SPOILER ALERT!

A Patient Fury (Ward)

A Patient Fury - Sarah Ward

This is the third entry in Sarah Ward's DC Connie Childs series, and I think I must be becoming accustomed to disliking (mildly or intensely) her characters, be they good or bad, because that aspect of her writing did not bother me as much as it did in A Deadly Thaw. The mystery reader who looks for a satisfactory restoration of good over evil at the end of their detective novel (not necessarily a reasonable hope in this less-formulaic age) will note with interest the titles of the three main sections of the book: "The Wrong", "The Right", and again "The Wrong".

 

Yes, Connie is wrong in the first section, right in the second, and wrong again in the third - or at least so it seems! - and I'm not going to say more than that about the final outcome, even though I've put a spoiler warning on this review. The twist at the end was only one of the possibilities I was still mulling; one thing I didn't like so much was that novel ended quite abruptly, with one secondary character left rather disturbingly vulnerable to a horrid fate.

 

As usual, the murders in the present - nasty, involving blunt force trauma and a fire, and with 3 dead bodies, though the number that are actually murders is intrinsic to the solution so I won't say - anyway, the present murders are linked to a past unpleasant incident (in this case the disappearance of a parent).

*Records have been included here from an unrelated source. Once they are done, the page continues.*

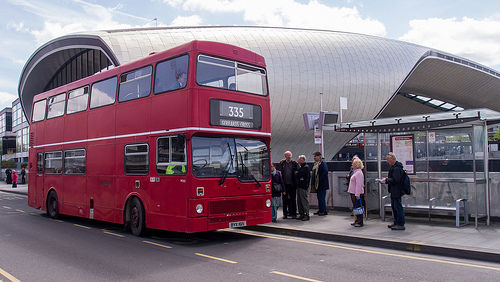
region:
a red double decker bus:
[15, 54, 273, 261]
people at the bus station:
[263, 93, 438, 240]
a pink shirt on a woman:
[347, 167, 364, 198]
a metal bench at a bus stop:
[374, 178, 472, 227]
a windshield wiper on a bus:
[217, 138, 235, 184]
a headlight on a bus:
[195, 200, 207, 216]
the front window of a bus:
[195, 134, 236, 180]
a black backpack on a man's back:
[402, 166, 413, 197]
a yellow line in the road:
[1, 266, 22, 280]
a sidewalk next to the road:
[271, 197, 497, 251]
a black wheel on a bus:
[126, 191, 146, 238]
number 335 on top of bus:
[215, 93, 270, 128]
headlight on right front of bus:
[191, 193, 223, 223]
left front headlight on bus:
[248, 183, 290, 225]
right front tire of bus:
[122, 187, 189, 241]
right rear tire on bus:
[40, 187, 92, 224]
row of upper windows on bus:
[43, 55, 190, 106]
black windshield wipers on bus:
[216, 145, 267, 192]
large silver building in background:
[43, 28, 430, 106]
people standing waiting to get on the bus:
[278, 148, 418, 220]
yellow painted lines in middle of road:
[205, 239, 296, 280]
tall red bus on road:
[13, 39, 274, 227]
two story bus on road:
[18, 45, 275, 231]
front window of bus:
[192, 138, 269, 180]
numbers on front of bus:
[195, 98, 261, 134]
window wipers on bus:
[197, 138, 272, 188]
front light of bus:
[182, 199, 207, 214]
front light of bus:
[255, 193, 278, 210]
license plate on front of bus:
[226, 217, 253, 229]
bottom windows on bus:
[33, 146, 173, 179]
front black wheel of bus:
[120, 199, 141, 225]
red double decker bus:
[27, 38, 278, 242]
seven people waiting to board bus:
[269, 148, 410, 231]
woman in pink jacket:
[342, 156, 371, 228]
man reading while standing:
[372, 152, 415, 229]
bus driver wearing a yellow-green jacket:
[161, 153, 190, 180]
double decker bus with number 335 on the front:
[201, 88, 268, 136]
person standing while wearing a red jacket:
[5, 167, 21, 189]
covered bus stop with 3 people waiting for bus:
[327, 118, 499, 234]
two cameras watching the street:
[298, 101, 343, 136]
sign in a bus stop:
[388, 135, 416, 155]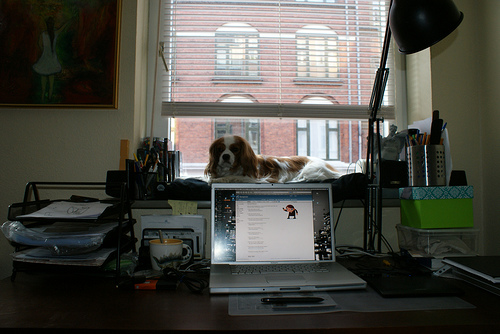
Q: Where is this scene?
A: Room.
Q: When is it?
A: Afternoon.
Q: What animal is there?
A: Dog.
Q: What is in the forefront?
A: Laptop.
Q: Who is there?
A: No one.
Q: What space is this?
A: Office.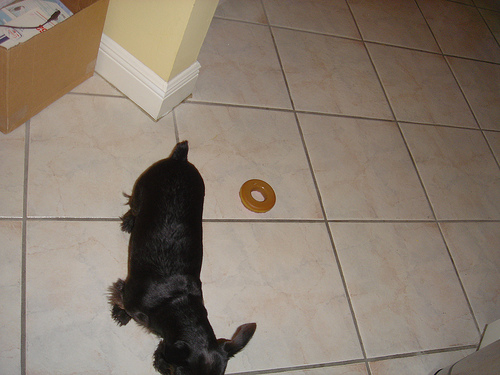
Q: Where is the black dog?
A: On the floor.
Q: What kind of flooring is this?
A: White tile with gray grout.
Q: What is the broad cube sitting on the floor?
A: A cardboard box.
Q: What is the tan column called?
A: It is called a wall.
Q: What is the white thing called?
A: The white thing is called trim.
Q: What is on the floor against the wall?
A: A cardboard box.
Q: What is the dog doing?
A: The dogging is standing.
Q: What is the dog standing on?
A: The dog is standing on the floor.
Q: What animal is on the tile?
A: A dog.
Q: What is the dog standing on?
A: A tile floor.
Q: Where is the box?
A: Next to the wall.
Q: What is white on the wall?
A: The baseboard moulding.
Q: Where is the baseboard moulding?
A: The bottom of the wall.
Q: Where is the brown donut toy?
A: On the tile.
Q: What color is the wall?
A: Yellow.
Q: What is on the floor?
A: A dog toy.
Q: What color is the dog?
A: Black.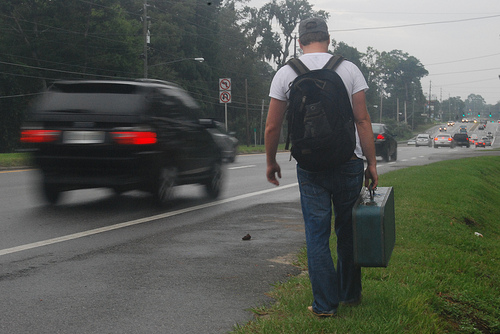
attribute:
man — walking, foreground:
[282, 27, 405, 254]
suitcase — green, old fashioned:
[355, 191, 396, 272]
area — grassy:
[367, 169, 492, 333]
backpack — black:
[291, 64, 351, 168]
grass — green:
[319, 147, 500, 310]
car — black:
[32, 89, 212, 191]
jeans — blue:
[303, 169, 372, 310]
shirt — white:
[262, 61, 359, 105]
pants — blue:
[293, 158, 377, 287]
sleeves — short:
[342, 67, 374, 88]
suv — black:
[44, 83, 249, 204]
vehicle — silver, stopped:
[193, 118, 255, 161]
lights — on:
[98, 129, 156, 143]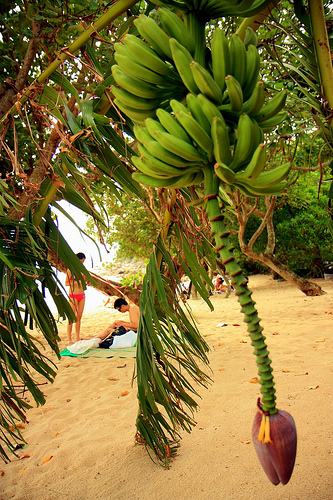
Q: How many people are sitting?
A: One.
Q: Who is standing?
A: The woman.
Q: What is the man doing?
A: Sitting.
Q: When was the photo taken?
A: Day time.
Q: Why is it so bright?
A: Sunny.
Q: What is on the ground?
A: Sand.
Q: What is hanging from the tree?
A: A plant.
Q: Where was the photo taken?
A: By the bananas.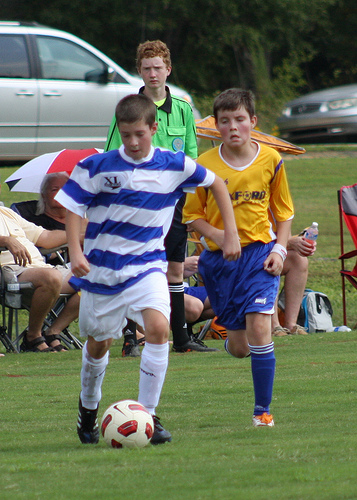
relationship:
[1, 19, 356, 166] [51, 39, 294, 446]
cars behind boys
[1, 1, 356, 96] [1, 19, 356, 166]
trees behind cars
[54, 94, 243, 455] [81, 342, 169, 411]
boy wearing shin guards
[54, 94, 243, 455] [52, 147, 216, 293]
boy wearing shirt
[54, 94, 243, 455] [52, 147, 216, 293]
boy wearing striped shirt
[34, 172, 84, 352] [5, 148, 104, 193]
woman holding umbrella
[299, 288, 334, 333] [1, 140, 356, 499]
bag sitting on grass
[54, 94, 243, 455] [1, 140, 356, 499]
boy running on grass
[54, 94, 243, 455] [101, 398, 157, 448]
boy kicking ball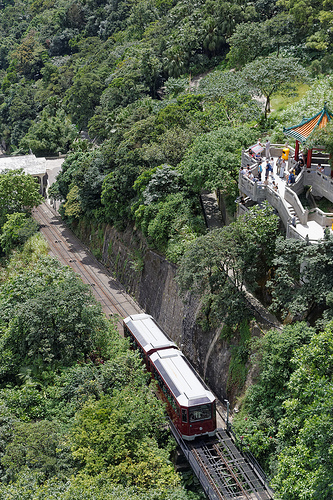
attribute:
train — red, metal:
[121, 316, 218, 444]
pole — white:
[222, 399, 234, 437]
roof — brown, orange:
[285, 102, 331, 140]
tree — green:
[240, 55, 309, 116]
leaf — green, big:
[294, 91, 302, 97]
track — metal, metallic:
[34, 201, 148, 317]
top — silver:
[154, 350, 220, 412]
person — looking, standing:
[255, 162, 264, 181]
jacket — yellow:
[281, 147, 291, 161]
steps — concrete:
[281, 195, 307, 226]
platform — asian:
[237, 141, 303, 203]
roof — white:
[123, 311, 179, 350]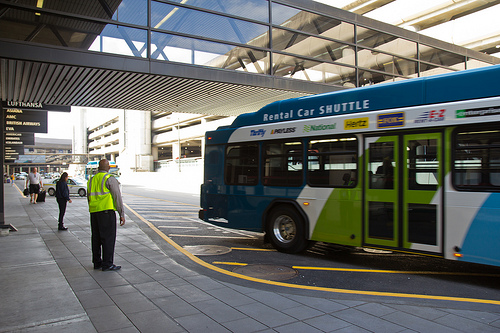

And though there is nothing supernatural, there is quite a lot of haunting from the past that goes on one way or another, including the profession of our main survivor and protagonist, Julia, who gives "ghost tours".

 

As far as settings go, we mostly stick close to Connie's beat in her fictional English town, but we do have a brief trip to a historically interesting prison in Leicester. Its history seems to have interested the author, too, because she gave enough detail to pique my curiosity and send me to Google for pictures.

 

Psychologically, Connie's a bit of a mess in this one - she's depressed, recovering both from being summarily shoved away from her very brief affair, and from very bad physical injuries at the end of the last novel, and she's self-doubting and irritable enough when her superiors question her judgment & discipline her to submit her resignation. Fortunately for the continuation of the series, it's not accepted. However, if a relationship with her immediate superior, Sadler, is the long game, then based on this novel it's going to be a very long game indeed.

 

I'm not a raving fan, but I'll probably continue to follow this series, now that I've made something of an investment in all those continuing characters that I can't - quite - like.